白い人・黄色い人

ASIN:4101123012

両作品とも、キリスト教を扱った短編。白い人は、斜視の醜い男と神学生との争いを、黄色い人は、日本人女性と関係を持ったことで教会を追われた元神父を描く。

面白かったのは、黄色い人のほう。遠藤周作の作品で頻繁に出てくる、「キリスト教の伝統をもたない、日本という汎神論的風土において、神はどのような意味を持つかということです。(解説より)」というテーマがこの作品でも語られる。
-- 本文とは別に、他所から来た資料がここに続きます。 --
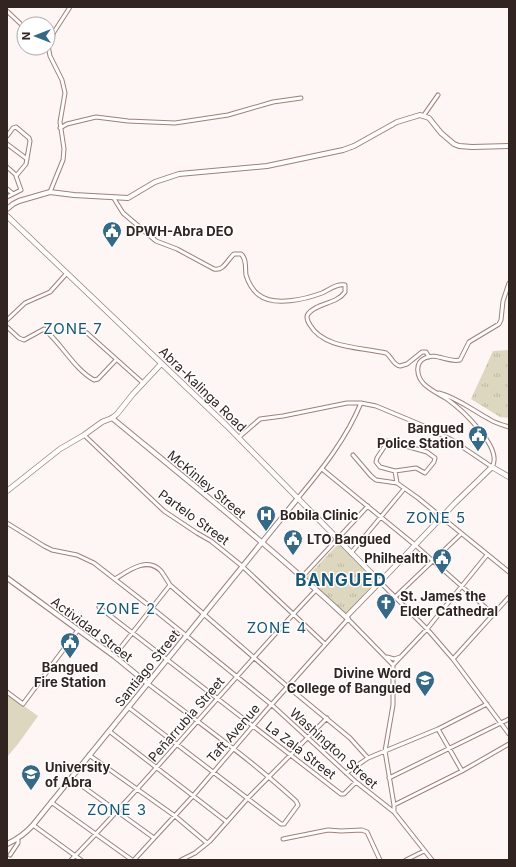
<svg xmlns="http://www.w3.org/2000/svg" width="516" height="867" font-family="Inter,sans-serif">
<defs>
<pattern id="park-tufts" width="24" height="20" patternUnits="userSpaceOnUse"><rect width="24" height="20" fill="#ddd7c0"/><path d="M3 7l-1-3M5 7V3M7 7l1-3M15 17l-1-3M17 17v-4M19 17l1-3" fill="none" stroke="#beb8a5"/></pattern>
</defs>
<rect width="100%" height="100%" fill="#fdf6f4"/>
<path fill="#ddd7c0" d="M7 694 38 716 18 744 7 757Z"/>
<path fill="url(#park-tufts)" d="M509 350V418L500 417 471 399 493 351Z
M339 543 376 581 346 614 305 579Z"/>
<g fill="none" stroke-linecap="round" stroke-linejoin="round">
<defs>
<path id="street" d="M7 11 24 27
M424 115 438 95
M60 128 67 124 96 117 128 121 175 123 228 115 273 102 301 98
M7 136 13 128 16 127 29 138 30 141 26 164 16 176 21 190 7 197
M7 144 27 159
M7 167 16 175
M7 189 12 193
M50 192 63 160 64 149 60 122 65 93 62 80 50 56 48 45 54 32 70 7
M113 197 123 213 156 241 177 249 214 269C224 271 227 260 234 254H241C247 259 245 268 246 275 248 282 253 291 259 295 274 307 306 299 322 293 329 290 337 283 345 285V292C337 304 316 303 308 314 306 317 308 322 310 325 324 349 362 347 386 353 392 357 393 365 400 366L407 364 422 352H426L429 357
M7 320 25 303 50 292 67 273
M7 327 19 338 24 340 44 329C62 344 74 369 94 380L98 379 116 360
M87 333 143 383
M439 393C458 398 472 410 489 419 495 423 502 425 509 427
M84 435 164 511 197 533 211 541 242 566 325 644
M239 437 260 419 283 416 347 403H361L376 406 424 426 452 440 492 467C504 448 461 409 447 399 439 394 430 390 424 384 417 377 414 363 425 358 436 352 448 363 460 360L469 342 499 324 501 320 503 301 509 283
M353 455 371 476 376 480 397 483 418 498 509 572
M322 469 415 545 493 614
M395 471 416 468 425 473 434 462 435 458 427 452 388 441 377 458 376 462 380 467 395 471 397 483
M298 498C323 468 346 439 361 403
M7 523 44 546 52 550 77 555 94 563 152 608 272 705 356 782 394 812 432 860
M351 553 404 489
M302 577 368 506
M115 579C128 571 147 556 161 571 164 575 167 580 170 585L288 687 350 738 368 758
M380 582 427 629 453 659 509 734
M395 597 461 534
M99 607 341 794H344L356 782
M114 656 170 585
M387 657 394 659 400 657
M453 659 509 597
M393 665V705L385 751 394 805V812
M393 665 427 629 487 555
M7 692 23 704 78 630
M128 707 281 824H284L298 805 296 801C249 758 198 722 147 683
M438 729 462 771
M109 731 227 822
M89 755 175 816 207 843
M346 773 368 758 438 729 487 704
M71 778 154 838
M389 778 509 719
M51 802 132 860
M394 805 462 771 509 744
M33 825 81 860
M283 839 328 830 341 831 362 830 367 832 380 860
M10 855 18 843V840
M71 860C156 773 232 678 316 590
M134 860 193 796 264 713 348 619 393 665
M181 860 195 853 210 841 248 798 327 718
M406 860 424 851"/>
<path id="secondary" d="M7 209 13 204 19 201 50 192 74 195 128 198 155 182 179 174 267 166 343 150 354 146 397 122 420 115 429 118 441 133 454 144 459 146 472 147 509 146
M112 418C192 484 273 549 348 619
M7 578 114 656 147 683
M346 617 380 582
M7 844C18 839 25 834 33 825L298 498"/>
<path id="primary" d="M7 216 226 425 380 582 455 503 492 467 509 477
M7 491 60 449 84 435 102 422 112 418 117 414 133 394 161 364"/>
</defs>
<use href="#street" stroke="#a07f78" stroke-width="5"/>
<use href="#secondary" stroke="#a07f78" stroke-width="6"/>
<use href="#primary" stroke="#a07f78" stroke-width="6"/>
<use href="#street" stroke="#fff" stroke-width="3"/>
<use href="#secondary" stroke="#fff" stroke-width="4"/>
<use href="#primary" stroke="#fff" stroke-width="4.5"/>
</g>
<defs>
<symbol id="civic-pin" viewBox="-11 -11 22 30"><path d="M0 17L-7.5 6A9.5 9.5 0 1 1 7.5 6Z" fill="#356986" stroke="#fff"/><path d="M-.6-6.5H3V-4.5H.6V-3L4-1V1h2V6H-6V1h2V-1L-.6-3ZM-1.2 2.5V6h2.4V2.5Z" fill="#fff"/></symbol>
<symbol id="hospital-pin" viewBox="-11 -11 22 30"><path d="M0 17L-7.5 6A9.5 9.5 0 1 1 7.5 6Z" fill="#356986" stroke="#fff"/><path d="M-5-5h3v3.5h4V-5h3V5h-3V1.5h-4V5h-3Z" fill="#fff"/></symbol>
<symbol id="church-pin" viewBox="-11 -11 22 30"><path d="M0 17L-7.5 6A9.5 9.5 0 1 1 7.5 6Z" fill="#356986" stroke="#fff"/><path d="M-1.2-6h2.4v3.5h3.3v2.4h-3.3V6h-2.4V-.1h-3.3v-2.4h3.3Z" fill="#fff"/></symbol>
<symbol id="university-pin" viewBox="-11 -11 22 30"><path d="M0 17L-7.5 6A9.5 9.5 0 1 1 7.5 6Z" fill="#356986" stroke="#fff"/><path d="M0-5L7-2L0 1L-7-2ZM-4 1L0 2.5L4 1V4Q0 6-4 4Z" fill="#fff"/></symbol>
</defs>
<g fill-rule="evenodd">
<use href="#civic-pin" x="101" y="220" width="22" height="30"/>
<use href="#civic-pin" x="467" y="424" width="22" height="30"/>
<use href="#hospital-pin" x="255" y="504" width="22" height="30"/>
<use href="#civic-pin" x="282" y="528" width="22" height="30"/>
<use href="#civic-pin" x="431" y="547" width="22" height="30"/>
<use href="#church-pin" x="375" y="592" width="22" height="30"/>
<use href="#civic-pin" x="59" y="631" width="22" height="30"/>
<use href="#university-pin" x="414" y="669" width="22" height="30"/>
<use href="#university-pin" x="20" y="763" width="22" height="30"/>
</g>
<g text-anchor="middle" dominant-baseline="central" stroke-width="3" stroke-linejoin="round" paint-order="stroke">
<g font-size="13" font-weight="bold" fill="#312421" stroke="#fff" text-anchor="start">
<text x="126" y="231">DPWH-Abra DEO</text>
<text x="464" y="428" text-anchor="end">Bangued<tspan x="464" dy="15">Police Station</tspan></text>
<text x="280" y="515">Bobila Clinic</text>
<text x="307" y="539">LTO Bangued</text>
<text x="428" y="558" text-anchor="end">Philhealth</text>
<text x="400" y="596">St. James the<tspan x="400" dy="15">Elder Cathedral</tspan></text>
<text x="70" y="667" text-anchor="middle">Bangued<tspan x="70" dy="15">Fire Station</tspan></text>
<text x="411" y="673" text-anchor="end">Divine Word<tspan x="411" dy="15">College of Bangued</tspan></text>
<text x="45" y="767">University<tspan x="45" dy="15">of Abra</tspan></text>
</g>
<g font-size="13" fill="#312421" stroke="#fff">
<text transform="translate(203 389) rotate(44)">Abra-Kalinga Road</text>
<text transform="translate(207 484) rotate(40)">McKinley Street</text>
<text transform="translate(194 517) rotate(36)">Partelo Street</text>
<text transform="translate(92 629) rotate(37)">Actividad Street</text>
<text transform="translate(147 668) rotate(-51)">Santiago Street</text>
<text transform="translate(186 719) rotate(-49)">Peñarrubia Street</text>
<text transform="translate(233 733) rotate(-49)">Taft Avenue</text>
<text transform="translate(334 748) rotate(42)">Washington Street</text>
<text transform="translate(301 750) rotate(38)">La Zala Street</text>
</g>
<g font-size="15" letter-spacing="1" fill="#185776" stroke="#fff">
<text x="73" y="328">ZONE 7</text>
<text x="436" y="517">ZONE 5</text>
<text x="126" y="608">ZONE 2</text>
<text x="277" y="627">ZONE 4</text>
<text x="117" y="809">ZONE 3</text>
</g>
<g font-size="17" font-weight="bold" letter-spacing="1" fill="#185776" stroke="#fff">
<text x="341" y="580">BANGUED</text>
</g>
</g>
<rect width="516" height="867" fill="none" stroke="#312421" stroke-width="16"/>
<g transform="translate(36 36) rotate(270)"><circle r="19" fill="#ffffff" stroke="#ada7a6"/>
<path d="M0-3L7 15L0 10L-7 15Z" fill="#356986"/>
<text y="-6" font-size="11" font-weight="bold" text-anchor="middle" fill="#312421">N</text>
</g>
</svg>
元神父が恐れた、日本人特有の能面のような無感動の顔。自らの罪とは関係なく、念仏を唱えることで救われる仏教。

「侍」、「沈黙」でも、「日本人はキリスト教を受け入れぬ」という言葉が頻繁に登場する。西洋人とまったく同じように受け入れるのは無理だろうとは思うけども、「沈黙」の解説か何かにあったように、日本人なりに咀嚼して受け入れることは可能なのだろう。大切なのは、やりかたを真似るのではなく、その本質を理解することで、その意味では、「侍」でメキシコにいた日本人も、「沈黙」のロドリゴも同じなのだろう。あ、ロドリゴは日本人じゃないか。